Scaling up a nodegroup in a cluster#

eksctl creates nodepools that are mostly immutable, except for autoscaling properties - minimum and maximum number of nodes. In certain cases, it might be helpful to ‘scale up’ a nodegroup in a cluster before an event, to test cloud provider quotas or to make user server startup faster.

  1. Open the appropriate .jsonnet file for the cluster in question, and set a minSize property of notebookNodes to the appropriate number you want.

    Warning

    It is currently unclear if lowering the minSize property just allows the autoscaler to reclaim nodes, or if it actively destroys nodes at time of application! If it actively destroys nodes, it is unclear if it does so regardless of user pods running in these nodes! Until this can be determined, please do scale-downs only when there are no users on the nodes.

  2. Render the .jsonnet file into a YAML file with:

    jsonnet <your-cluster>.jsonnet > <your-cluster>.eksctl.yaml
    
  3. Use eksctl to scale the cluster.

    eksctl scale nodegroup --config-file=<your-cluster>.eksctl.yaml
    

    Note

    eksctl might print warning messages such as retryable error (Throttling: Rate exceeded.
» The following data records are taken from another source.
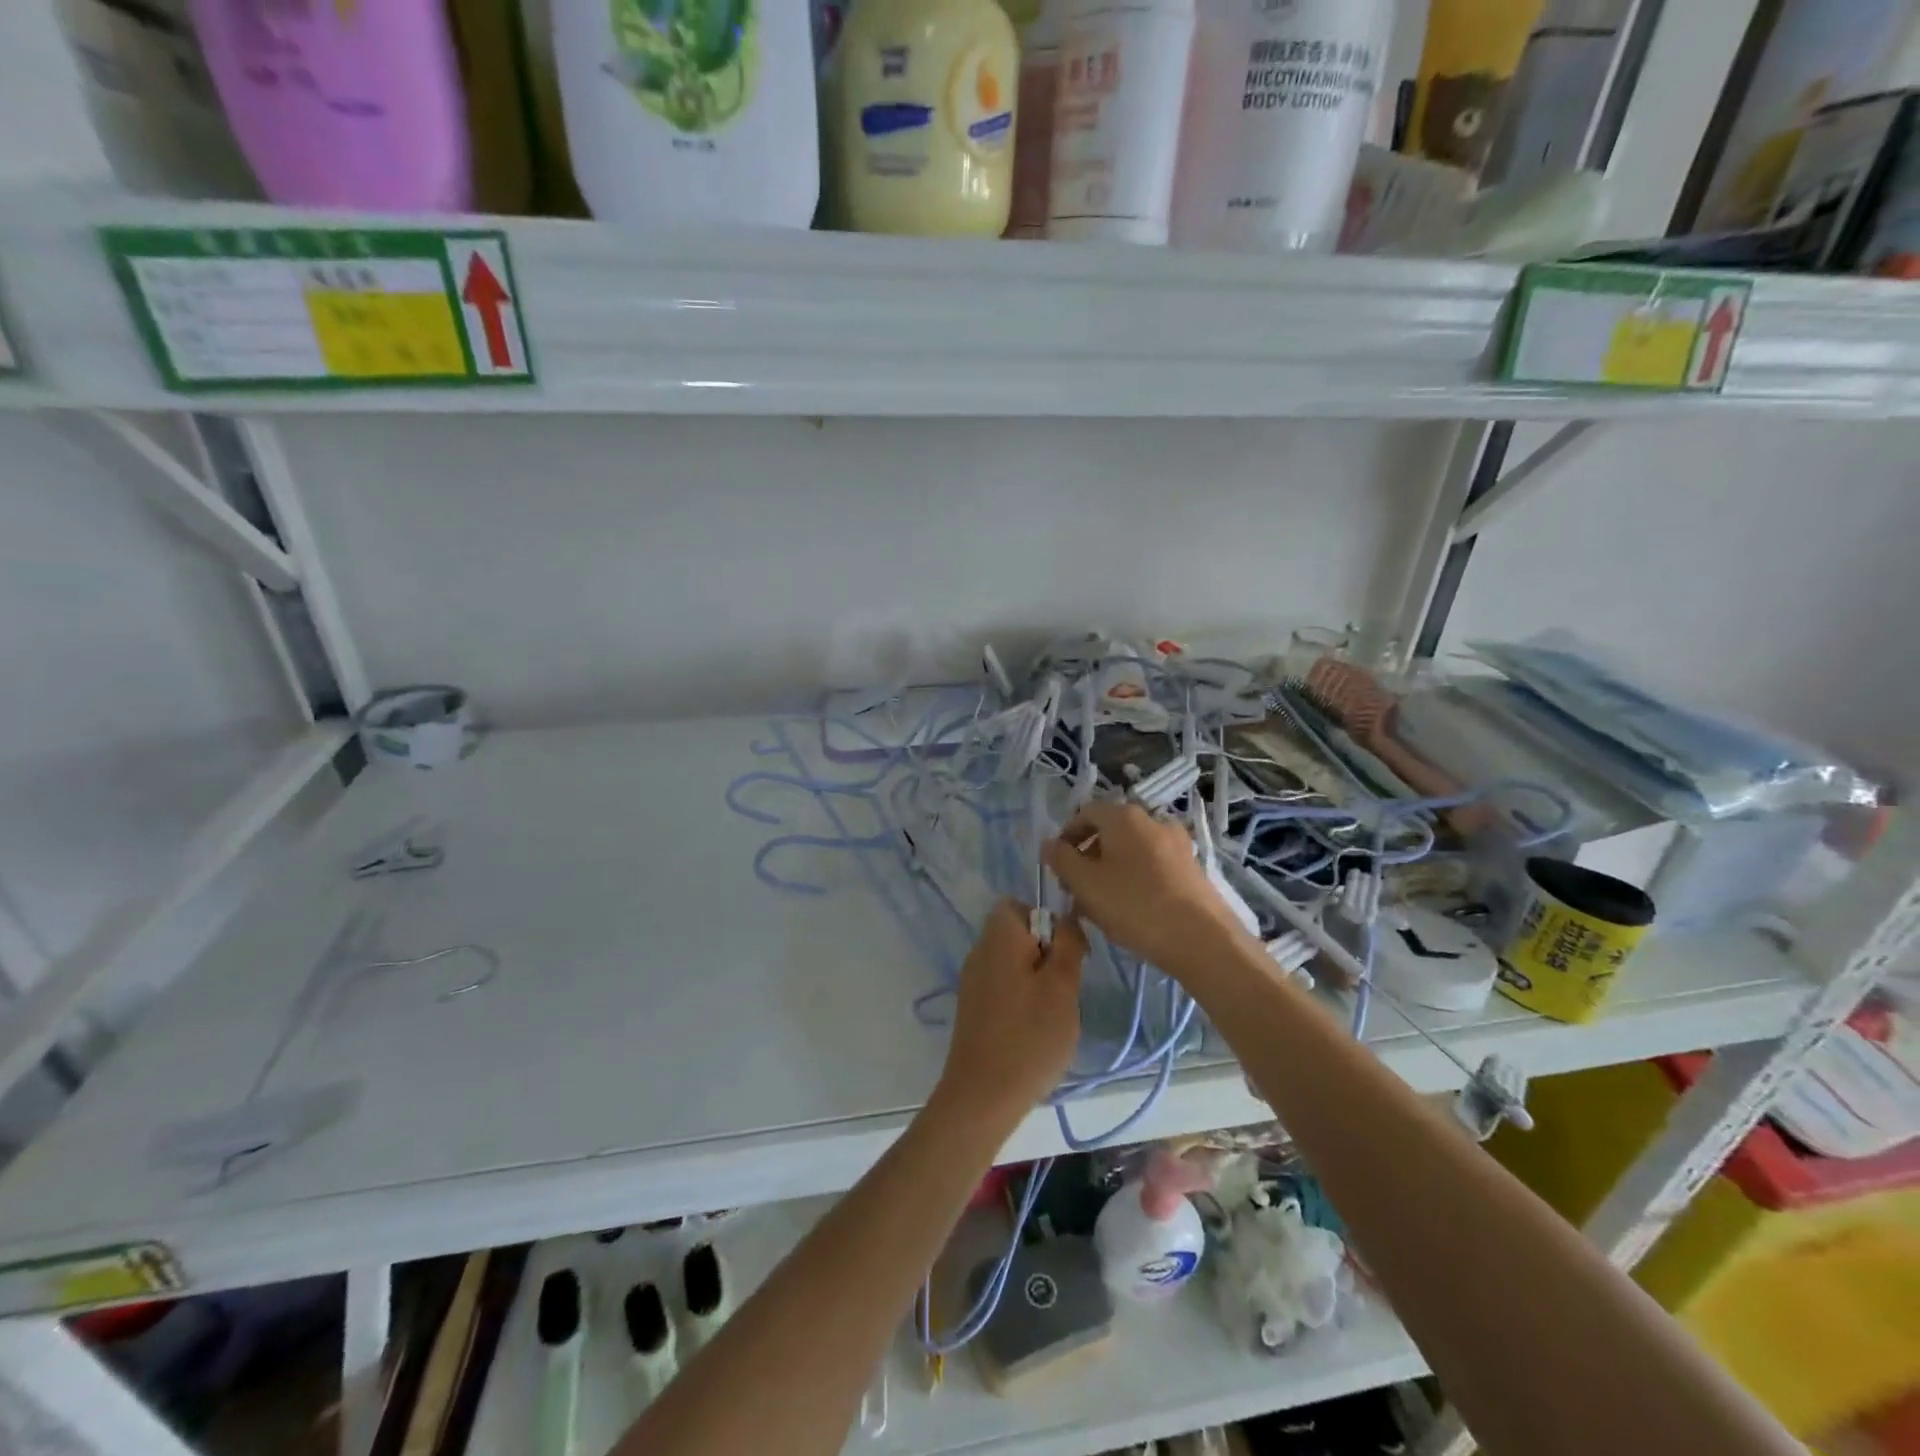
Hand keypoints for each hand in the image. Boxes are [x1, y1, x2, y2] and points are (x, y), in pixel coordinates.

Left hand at [937, 901, 1085, 1121]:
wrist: (982, 1095)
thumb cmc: (1030, 1037)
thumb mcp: (1062, 987)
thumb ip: (1068, 944)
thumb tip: (1066, 918)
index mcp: (998, 936)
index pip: (1020, 904)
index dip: (1048, 922)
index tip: (1067, 955)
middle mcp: (980, 950)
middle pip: (1017, 933)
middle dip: (1046, 953)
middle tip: (1064, 987)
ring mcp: (972, 980)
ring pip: (1013, 962)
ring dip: (1036, 979)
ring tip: (1052, 1012)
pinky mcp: (973, 1008)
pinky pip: (1003, 986)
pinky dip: (1021, 998)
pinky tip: (1033, 1030)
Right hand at [1042, 802, 1251, 974]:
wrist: (1202, 939)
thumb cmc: (1135, 905)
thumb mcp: (1085, 884)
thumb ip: (1061, 859)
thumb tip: (1049, 843)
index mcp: (1124, 816)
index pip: (1085, 813)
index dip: (1066, 836)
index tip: (1058, 866)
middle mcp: (1152, 820)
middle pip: (1109, 831)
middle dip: (1088, 856)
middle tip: (1076, 889)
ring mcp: (1176, 843)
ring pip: (1130, 850)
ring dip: (1110, 870)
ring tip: (1101, 904)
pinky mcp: (1191, 867)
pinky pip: (1152, 865)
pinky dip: (1135, 878)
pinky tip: (1131, 909)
This is just a warning, and shouldn’t have any actual effects on the scaling operation except cause a delay.

  4. Validate that appropriate new nodes are coming up by authenticating to the cluster, and running kubectl get node.

  5. Commit the change and make a PR, and note that you have already completed the scaling operation. This is flexible, as the scaling operation might need to be timed differently in each case. The goal is to make sure that the minSize parameter in the github repository matches reality.

EFS for home directories#

The terraform run in the previous step would have also created an EFS instance for use as home directories, and sets up the network correctly to mount it.

Get the address the hub should use for connecting to NFS with terraform output nfs_server_dns, and set it in the hub’s config under nfs.pv.serverIP (nested under basehub when necessary).

Add the cluster to be automatically deployed#

The CI deploy-hubs workflow contains the list of clusters being automatically deployed by our CI/CD system. Make sure there is an entry for new AWS cluster.